TASK DETAILS ::
Only lines containing the string "data" belong in the answer; find them in the records and copy them.
------------------------------------------------
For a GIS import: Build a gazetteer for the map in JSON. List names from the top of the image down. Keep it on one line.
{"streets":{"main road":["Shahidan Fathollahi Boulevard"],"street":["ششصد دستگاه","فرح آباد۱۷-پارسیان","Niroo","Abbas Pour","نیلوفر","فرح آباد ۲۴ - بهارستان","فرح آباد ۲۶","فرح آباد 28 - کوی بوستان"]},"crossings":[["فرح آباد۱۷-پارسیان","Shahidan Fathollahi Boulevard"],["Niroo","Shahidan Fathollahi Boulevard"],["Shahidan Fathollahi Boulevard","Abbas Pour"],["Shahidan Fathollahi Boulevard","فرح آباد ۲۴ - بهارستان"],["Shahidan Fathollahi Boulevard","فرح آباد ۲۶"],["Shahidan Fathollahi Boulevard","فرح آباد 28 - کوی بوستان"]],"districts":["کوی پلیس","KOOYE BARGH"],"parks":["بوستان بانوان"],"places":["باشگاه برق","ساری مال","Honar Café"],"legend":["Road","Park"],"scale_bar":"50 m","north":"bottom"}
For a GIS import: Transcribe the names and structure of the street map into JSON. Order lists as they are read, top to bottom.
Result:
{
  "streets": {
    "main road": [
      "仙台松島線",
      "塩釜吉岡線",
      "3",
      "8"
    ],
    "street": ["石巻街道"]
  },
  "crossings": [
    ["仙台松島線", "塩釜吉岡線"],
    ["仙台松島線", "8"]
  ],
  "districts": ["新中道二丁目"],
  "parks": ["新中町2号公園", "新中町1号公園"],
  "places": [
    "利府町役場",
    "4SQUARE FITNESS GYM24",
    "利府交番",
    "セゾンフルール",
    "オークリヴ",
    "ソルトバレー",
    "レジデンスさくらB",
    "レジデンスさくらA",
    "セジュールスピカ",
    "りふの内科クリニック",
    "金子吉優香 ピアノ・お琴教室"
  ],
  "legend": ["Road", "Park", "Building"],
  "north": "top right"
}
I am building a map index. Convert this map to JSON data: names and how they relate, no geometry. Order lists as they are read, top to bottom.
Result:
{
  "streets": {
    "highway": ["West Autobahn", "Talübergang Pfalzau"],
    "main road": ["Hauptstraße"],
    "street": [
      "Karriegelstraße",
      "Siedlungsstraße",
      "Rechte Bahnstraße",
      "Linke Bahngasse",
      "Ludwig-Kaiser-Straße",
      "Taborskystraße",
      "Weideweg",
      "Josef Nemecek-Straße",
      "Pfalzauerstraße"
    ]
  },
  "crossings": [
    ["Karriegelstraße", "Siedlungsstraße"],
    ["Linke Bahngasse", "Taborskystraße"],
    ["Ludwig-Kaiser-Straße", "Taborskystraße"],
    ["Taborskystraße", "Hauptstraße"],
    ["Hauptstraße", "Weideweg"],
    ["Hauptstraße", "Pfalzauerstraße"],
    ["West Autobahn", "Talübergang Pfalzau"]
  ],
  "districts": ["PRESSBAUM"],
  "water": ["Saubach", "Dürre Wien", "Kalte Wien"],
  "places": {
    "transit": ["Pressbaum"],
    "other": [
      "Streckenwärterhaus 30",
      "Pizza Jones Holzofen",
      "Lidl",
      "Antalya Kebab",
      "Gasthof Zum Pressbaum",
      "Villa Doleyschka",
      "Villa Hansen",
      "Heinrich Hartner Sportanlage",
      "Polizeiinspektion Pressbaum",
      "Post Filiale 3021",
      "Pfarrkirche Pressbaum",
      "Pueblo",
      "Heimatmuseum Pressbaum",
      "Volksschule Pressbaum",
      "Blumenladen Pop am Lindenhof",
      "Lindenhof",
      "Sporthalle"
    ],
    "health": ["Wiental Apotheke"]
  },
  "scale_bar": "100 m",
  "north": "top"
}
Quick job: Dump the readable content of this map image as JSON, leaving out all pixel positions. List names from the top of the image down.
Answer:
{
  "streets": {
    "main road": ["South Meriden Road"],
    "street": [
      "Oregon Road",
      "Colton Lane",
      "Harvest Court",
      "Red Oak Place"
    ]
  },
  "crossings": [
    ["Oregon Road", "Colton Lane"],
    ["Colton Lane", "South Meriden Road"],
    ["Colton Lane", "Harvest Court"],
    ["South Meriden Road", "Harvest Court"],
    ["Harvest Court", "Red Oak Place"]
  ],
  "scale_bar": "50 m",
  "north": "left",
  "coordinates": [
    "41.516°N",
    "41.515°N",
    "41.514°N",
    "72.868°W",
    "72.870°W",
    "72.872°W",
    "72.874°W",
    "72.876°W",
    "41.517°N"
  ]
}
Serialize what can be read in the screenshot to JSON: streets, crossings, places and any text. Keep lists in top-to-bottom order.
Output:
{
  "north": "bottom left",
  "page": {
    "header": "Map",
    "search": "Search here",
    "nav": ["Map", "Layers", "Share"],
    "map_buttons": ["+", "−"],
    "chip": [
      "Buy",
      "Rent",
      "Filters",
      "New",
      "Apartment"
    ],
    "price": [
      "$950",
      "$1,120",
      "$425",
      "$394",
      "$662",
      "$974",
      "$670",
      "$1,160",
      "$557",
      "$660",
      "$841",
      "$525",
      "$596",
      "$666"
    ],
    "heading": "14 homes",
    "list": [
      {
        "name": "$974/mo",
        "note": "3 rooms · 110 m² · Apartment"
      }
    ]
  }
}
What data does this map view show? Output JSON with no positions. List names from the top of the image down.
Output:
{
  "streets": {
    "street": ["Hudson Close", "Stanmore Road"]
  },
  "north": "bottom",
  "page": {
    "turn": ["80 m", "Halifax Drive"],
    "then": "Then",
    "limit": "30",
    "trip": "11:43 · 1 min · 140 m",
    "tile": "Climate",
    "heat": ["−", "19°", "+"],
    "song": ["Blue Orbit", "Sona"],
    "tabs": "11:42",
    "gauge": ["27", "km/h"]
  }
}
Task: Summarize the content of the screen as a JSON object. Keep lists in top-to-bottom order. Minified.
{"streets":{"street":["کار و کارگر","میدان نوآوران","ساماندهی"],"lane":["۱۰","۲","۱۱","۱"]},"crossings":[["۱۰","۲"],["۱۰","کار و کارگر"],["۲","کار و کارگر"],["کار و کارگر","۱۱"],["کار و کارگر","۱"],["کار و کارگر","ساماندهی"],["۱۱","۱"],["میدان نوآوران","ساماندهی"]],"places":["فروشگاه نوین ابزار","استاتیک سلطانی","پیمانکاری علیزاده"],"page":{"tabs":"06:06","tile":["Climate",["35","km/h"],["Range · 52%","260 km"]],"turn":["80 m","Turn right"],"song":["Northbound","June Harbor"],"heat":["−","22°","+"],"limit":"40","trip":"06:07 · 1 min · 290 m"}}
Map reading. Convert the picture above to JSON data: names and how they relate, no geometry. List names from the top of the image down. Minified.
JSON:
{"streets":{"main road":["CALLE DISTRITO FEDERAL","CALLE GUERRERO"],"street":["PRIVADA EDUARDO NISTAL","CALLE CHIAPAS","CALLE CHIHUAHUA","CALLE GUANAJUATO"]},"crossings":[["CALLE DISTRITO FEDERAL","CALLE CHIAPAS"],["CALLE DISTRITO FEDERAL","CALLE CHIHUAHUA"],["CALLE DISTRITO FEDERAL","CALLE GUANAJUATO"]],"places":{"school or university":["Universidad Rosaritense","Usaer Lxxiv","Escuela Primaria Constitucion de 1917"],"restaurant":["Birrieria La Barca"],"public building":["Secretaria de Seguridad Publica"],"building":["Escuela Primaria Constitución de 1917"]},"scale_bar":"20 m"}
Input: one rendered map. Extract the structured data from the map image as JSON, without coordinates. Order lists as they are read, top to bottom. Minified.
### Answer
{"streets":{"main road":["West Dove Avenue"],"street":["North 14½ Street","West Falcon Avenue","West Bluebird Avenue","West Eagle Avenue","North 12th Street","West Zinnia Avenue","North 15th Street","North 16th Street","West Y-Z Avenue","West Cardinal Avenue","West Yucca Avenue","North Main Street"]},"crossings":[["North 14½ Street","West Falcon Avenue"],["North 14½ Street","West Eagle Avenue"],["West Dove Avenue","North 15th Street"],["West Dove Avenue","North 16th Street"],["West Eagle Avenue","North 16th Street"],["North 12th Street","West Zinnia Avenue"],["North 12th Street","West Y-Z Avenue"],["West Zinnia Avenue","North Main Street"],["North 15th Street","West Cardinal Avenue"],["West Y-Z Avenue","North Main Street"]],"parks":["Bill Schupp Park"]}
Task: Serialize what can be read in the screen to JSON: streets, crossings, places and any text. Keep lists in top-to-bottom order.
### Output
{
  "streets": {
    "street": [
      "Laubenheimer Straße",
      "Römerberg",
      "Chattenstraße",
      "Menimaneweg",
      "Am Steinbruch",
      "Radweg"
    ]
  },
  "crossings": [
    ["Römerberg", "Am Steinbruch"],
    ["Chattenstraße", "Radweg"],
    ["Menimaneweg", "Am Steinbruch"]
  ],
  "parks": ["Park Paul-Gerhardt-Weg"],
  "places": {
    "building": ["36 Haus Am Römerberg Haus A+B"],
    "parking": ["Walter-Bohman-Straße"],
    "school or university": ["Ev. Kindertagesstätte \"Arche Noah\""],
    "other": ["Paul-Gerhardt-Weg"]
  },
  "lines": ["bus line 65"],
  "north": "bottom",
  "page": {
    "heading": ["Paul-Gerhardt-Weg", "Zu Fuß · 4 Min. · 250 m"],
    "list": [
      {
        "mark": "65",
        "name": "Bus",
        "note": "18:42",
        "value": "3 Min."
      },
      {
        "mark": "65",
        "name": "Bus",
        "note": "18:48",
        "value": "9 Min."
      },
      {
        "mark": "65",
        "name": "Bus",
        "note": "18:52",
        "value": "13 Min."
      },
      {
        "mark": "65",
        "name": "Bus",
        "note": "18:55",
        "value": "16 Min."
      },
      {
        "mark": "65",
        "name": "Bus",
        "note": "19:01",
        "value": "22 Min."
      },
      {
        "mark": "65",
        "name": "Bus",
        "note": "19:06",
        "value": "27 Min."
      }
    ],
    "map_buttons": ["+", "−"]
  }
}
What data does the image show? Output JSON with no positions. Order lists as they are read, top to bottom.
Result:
------------------------------------------------
SOLUTION FOR THIS PROBLEM ::
I am building a map index. Convert this map to JSON data: names and how they relate, no geometry. Order lists as they are read, top to bottom.
What data does this map view show? Output JSON with no positions. List names from the top of the image down.
Map reading. Convert the picture above to JSON data: names and how they relate, no geometry. List names from the top of the image down. Minified.
Input: one rendered map. Extract the structured data from the map image as JSON, without coordinates. Order lists as they are read, top to bottom. Minified.
What data does the image show? Output JSON with no positions. Order lists as they are read, top to bottom.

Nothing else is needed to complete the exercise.